# The Olympic thread



## DavyH (30/7/21)

I've never been so unexcited about the Olympics, and then this happened:

https://ewn.co.za/2021/07/30/still-so-unreal-schoenmaker-shocked-at-record-breaking-gold

Well done Tatjana!

Reactions: Like 1 | Winner 8


----------



## Raindance (30/7/21)

So politically incorrect once again.

Regards

Reactions: Like 1 | Funny 1


----------



## Adephi (30/7/21)

We've seen this numerous times today but I can watch it over and over.

If this doesn't make you smile, there's something wrong.

Reactions: Like 2 | Agree 4 | Winner 2


----------



## Silver (31/7/21)

Amazing

thanks for the thread @DavyH and the video @Adephi - I definitely smiled

it’s incredible how those few tenths of a second have now changed her life forever!

Must have been many years of practice and effort

so good to see

Reactions: Like 2


----------



## ARYANTO (31/7/21)



Reactions: Funny 5


----------



## Adephi (15/8/21)

With the Olympics being over without any further fireworks for us, the Paralympic games will start soon.

And the Germans have an awesome marketing campaign

Reactions: Winner 3


----------



## DavyH (15/8/21)

That’s cool!

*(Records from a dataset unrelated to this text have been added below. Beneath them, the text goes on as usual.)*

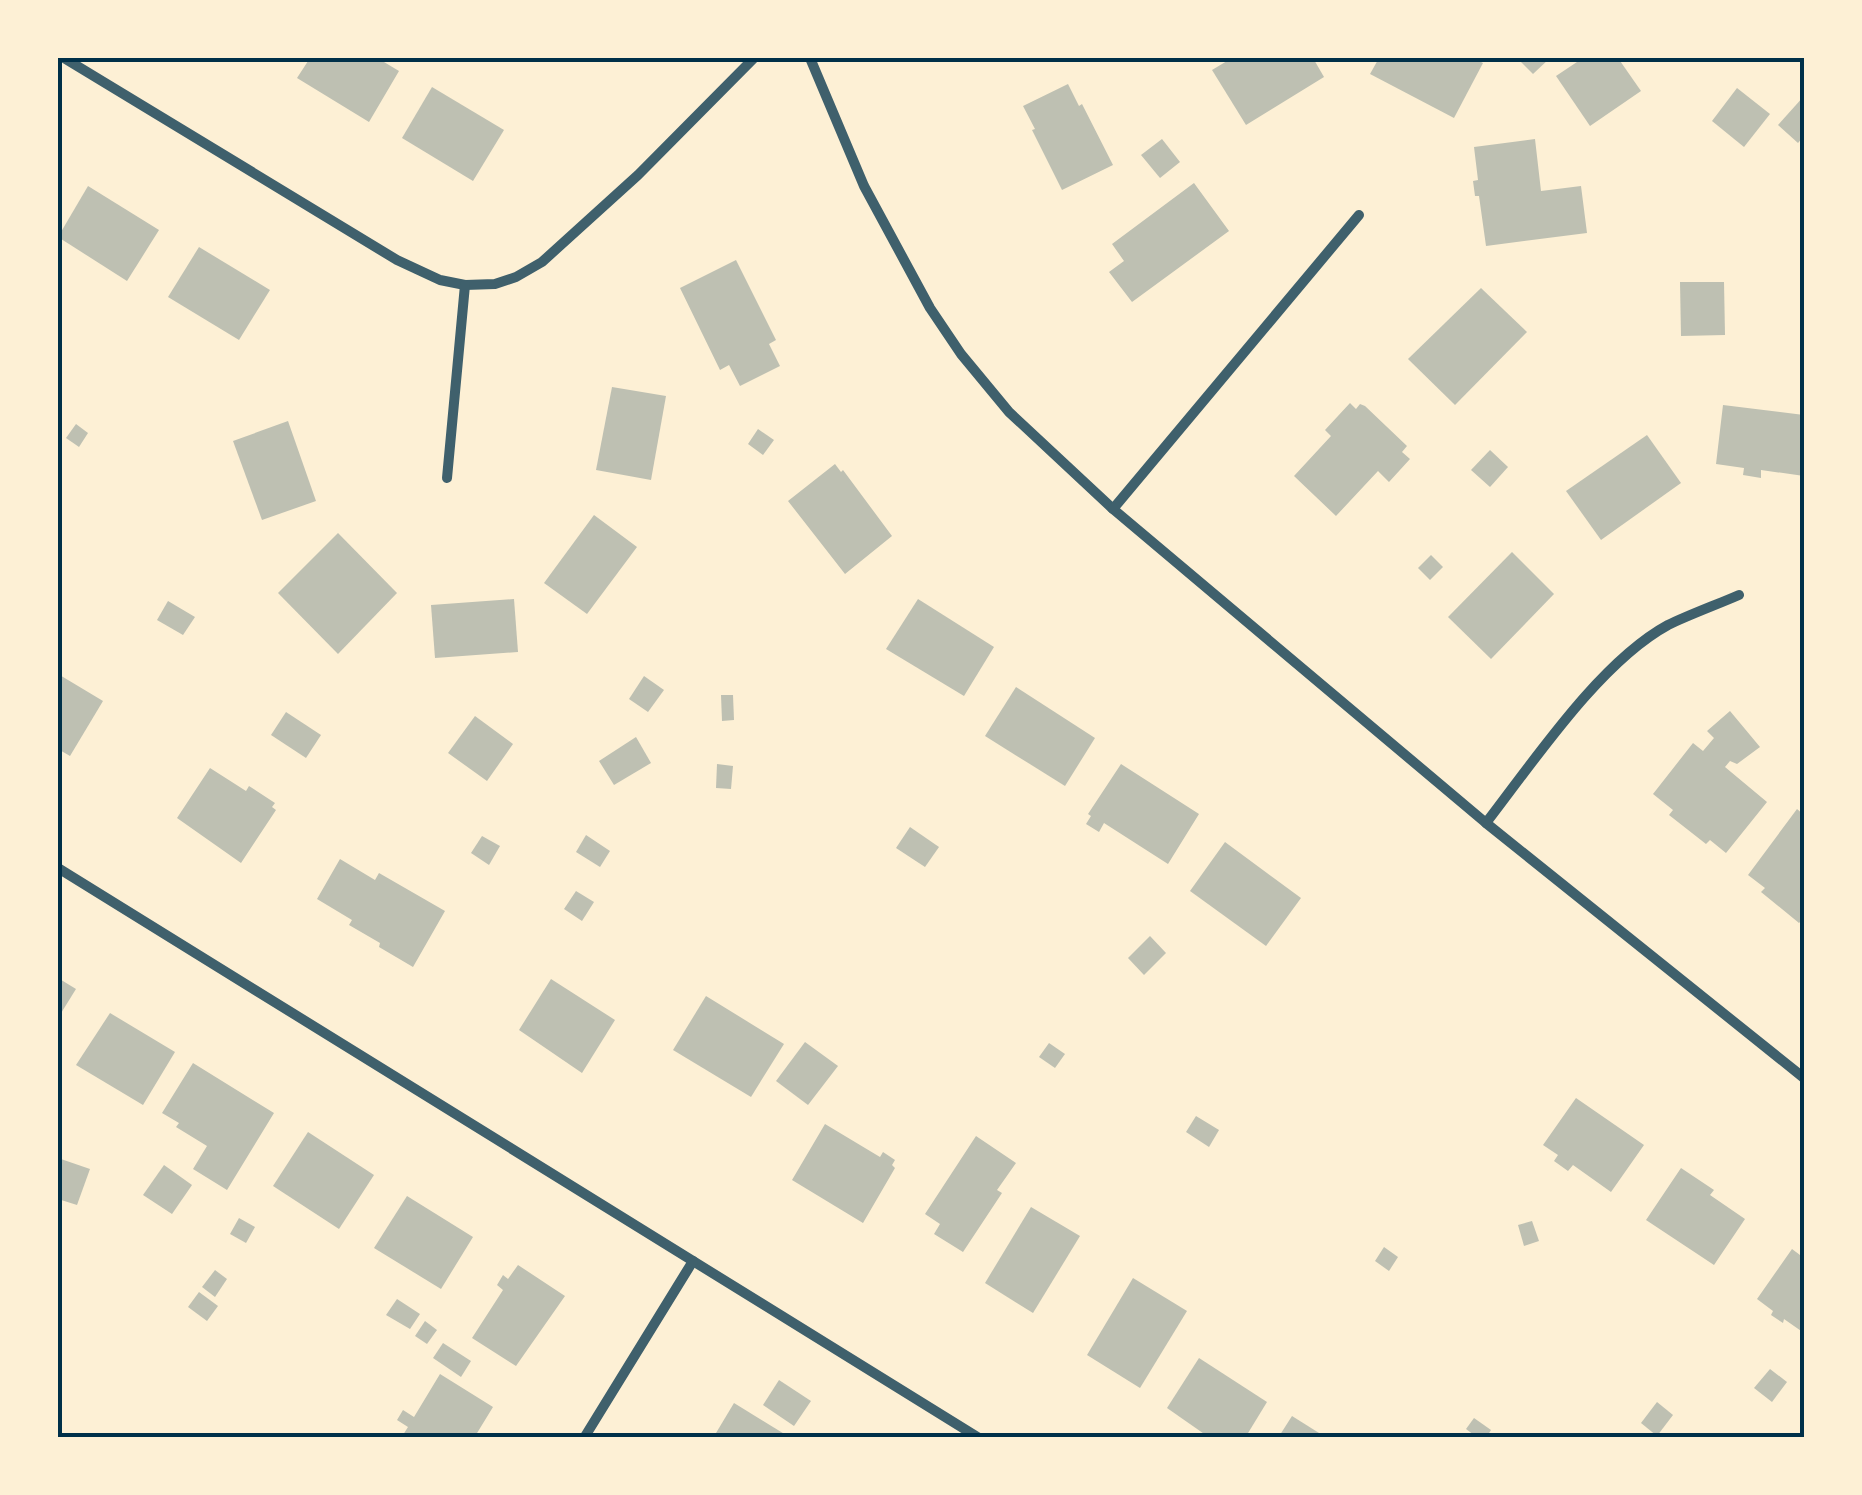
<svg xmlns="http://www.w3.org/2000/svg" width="1862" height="1495" font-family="Merriweather,serif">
<rect width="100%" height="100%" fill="#fdf0d5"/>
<g fill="#bec0b2">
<path d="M310,58H380L379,59L399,71L369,122L297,78Z"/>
<path d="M1232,58H1313L1324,77L1246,125L1212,70Z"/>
<path d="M1379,58H1473L1483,63L1454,118L1370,74Z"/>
<path d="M1517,58H1550L1533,74Z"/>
<path d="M1583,58H1618L1641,91L1590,126L1556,76Z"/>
<path d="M1068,84L1079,106L1082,104L1113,165L1062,190L1032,130L1035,129L1023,106Z"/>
<path d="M432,87L504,130L473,181L402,138Z"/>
<path d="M1737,88L1770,114L1744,147L1712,121Z"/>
<path d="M1804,96V136L1798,143L1778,125Z"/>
<path d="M1162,139L1180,162L1160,178L1141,155Z"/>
<path d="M1535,139L1541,191L1581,186L1587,233L1486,246L1479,196H1475L1473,181L1478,180L1474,147Z"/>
<path d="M1194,183L1229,231L1132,302L1109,272L1124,261L1112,244Z"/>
<path d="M88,186L159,230L127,281L58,237Z"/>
<path d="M199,247L270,290L239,340L168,297Z"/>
<path d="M736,260L776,340L769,344L780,366L740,386L729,365L720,370L680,288Z"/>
<path d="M1680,282H1724L1725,335L1681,336Z"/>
<path d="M1481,288L1527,332L1455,405L1408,359Z"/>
<path d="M612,387L666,396L651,480L596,470Z"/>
<path d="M1350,403L1356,409L1360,404L1365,406L1407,446L1402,452L1410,459L1389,482L1378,471L1336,516L1294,476L1331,436L1325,430Z"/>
<path d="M1723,405L1804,415V476L1761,470V478L1743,475L1744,468L1716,464Z"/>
<path d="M288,421L316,501L262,520L233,441Z"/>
<path d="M76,424L88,433L79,447L66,438Z"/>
<path d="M758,429L774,440L763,455L748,444Z"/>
<path d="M1647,435L1681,483L1601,540L1566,491Z"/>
<path d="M1490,450L1508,467L1490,487L1471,470Z"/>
<path d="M835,464L841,472L843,470L892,536L845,574L788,501Z"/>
<path d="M594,515L637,547L587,614L544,583Z"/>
<path d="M338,533L397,593L338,654L278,593Z"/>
<path d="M1512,552L1554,594L1491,659L1448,617Z"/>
<path d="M1431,555L1443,567L1430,580L1418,568Z"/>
<path d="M514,599L518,652L435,658L431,605Z"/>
<path d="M918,599L994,647L964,696L886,649Z"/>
<path d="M168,601L195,617L183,635L157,620Z"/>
<path d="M58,674L103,701L70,756L58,749Z"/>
<path d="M644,676L664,690L648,712L629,699Z"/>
<path d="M1016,687L1095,738L1065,786L985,736Z"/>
<path d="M721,695H733L734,720L722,721Z"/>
<path d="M1730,711L1760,747L1737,764L1730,761L1725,767L1767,802L1726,853L1710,840L1706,844L1669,815L1673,810L1653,794L1693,743L1703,751L1714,738L1707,731Z"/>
<path d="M286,712L321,735L306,758L271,735Z"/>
<path d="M475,716L513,744L487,781L448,753Z"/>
<path d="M636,737L651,763L614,785L599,761Z"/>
<path d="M717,764L733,766L731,789L716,788Z"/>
<path d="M1121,764L1199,814L1168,864L1104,823L1099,832L1086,824L1091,816L1088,814Z"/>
<path d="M210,768L246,791L249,786L275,803L272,807L276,810L241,863L177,818Z"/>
<path d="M1797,809L1804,815V920L1803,919L1799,923L1761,892L1765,888L1748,875Z"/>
<path d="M910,827L939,847L925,867L896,848Z"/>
<path d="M586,835L610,851L600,867L576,852Z"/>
<path d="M482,836L500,846L489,865L471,853Z"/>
<path d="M1225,842L1301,898L1266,946L1190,891Z"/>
<path d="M340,859L375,880L379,873L445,911L413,967L379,947L380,943L349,925L352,920L317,899Z"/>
<path d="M576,891L594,902L582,921L564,909Z"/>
<path d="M1150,936L1166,953L1144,975L1128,958Z"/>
<path d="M58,978L76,989L58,1018Z"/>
<path d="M551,979L615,1020L582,1073L519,1030Z"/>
<path d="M706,996L784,1044L751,1097L673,1050Z"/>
<path d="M110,1013L175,1052L143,1105L76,1065Z"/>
<path d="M805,1042L838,1066L808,1105L776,1081Z"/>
<path d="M1049,1043L1065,1054L1055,1068L1039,1057Z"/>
<path d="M193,1063L274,1113L227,1190L193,1169L207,1146L176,1127L179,1123L162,1113Z"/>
<path d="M1576,1098L1644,1145L1611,1192L1573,1165L1568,1171L1554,1161L1558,1155L1543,1145Z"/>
<path d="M1196,1116L1219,1130L1209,1147L1186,1132Z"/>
<path d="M825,1124L880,1157L883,1152L895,1160L892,1165L895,1168L863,1223L792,1180Z"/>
<path d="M308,1132L374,1175L339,1229L273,1186Z"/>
<path d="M976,1136L1016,1163L997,1190L1002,1193L963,1252L934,1234L940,1224L925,1214Z"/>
<path d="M58,1158L90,1169L77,1205L58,1199Z"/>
<path d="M164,1165L192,1185L172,1214L143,1195Z"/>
<path d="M1681,1168L1714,1190L1710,1195L1745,1219L1714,1265L1646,1220Z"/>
<path d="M407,1196L473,1237L441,1289L374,1248Z"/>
<path d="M1031,1207L1080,1236L1033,1313L985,1283Z"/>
<path d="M239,1218L255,1227L246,1243L230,1234Z"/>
<path d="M1532,1221L1539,1241L1524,1246L1518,1225Z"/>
<path d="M1384,1247L1398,1257L1389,1271L1375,1261Z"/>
<path d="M1792,1249L1804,1258V1333L1784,1319L1783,1323L1771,1315L1773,1311L1757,1299Z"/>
<path d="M518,1265L565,1296L516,1366L472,1338L503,1290L497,1285L503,1275L508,1279Z"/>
<path d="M215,1270L227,1279L215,1297L202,1287Z"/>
<path d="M1133,1278L1187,1311L1140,1388L1087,1355Z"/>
<path d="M199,1292L218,1306L207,1321L188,1307Z"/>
<path d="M397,1299L420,1314L410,1329L386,1315Z"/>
<path d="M425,1321L437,1330L427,1344L415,1336Z"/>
<path d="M443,1343L471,1361L461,1377L433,1358Z"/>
<path d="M1199,1358L1267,1402L1245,1438H1210L1167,1408Z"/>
<path d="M1770,1369L1787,1382L1772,1402L1754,1388Z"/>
<path d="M440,1374L493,1407L474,1438H401L408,1427L397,1420L403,1410L414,1417Z"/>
<path d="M779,1380L811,1401L794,1426L763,1405Z"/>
<path d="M1657,1402L1673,1415L1657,1436L1641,1423Z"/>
<path d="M734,1403L791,1438H713Z"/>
<path d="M1292,1416L1327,1438H1278Z"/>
<path d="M1474,1418L1491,1430L1486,1438H1478L1466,1429Z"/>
</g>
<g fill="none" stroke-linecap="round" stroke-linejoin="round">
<g stroke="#3f606c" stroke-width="10">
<path d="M64,58L397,260L440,280L465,285L495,284L516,277L542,262L638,175L754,58"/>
<path d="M810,58L864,186L930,308L961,354L1009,412L1113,509L1486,823L1804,1078"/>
<path d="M447,478L465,285"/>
<path d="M1113,509L1359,215"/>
<path d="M1486,823C1534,761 1600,662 1668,625C1691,614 1716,605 1739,595"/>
<path d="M58,868L979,1438"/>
<path d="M584,1438L693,1261"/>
</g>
</g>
<rect width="1862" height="1495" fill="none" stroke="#fdf0d5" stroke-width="120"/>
<rect x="60" y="60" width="1742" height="1375" fill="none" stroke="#003049" stroke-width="4"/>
</svg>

Not the first time Rammstein have flirted with the Olympics but this won’t be as controversial as the Lenie Riefenstahl film they used…

Reactions: Winner 2


----------



## Dela Rey Steyn (26/8/21)

Sheryl James is a Louis Trichardt local, our community is super excited for her!

https://fb.watch/7CUfiBBsUJ/

Reactions: Like 1 | Informative 2


----------



## DavyH (1/9/21)

Good stuff!


----------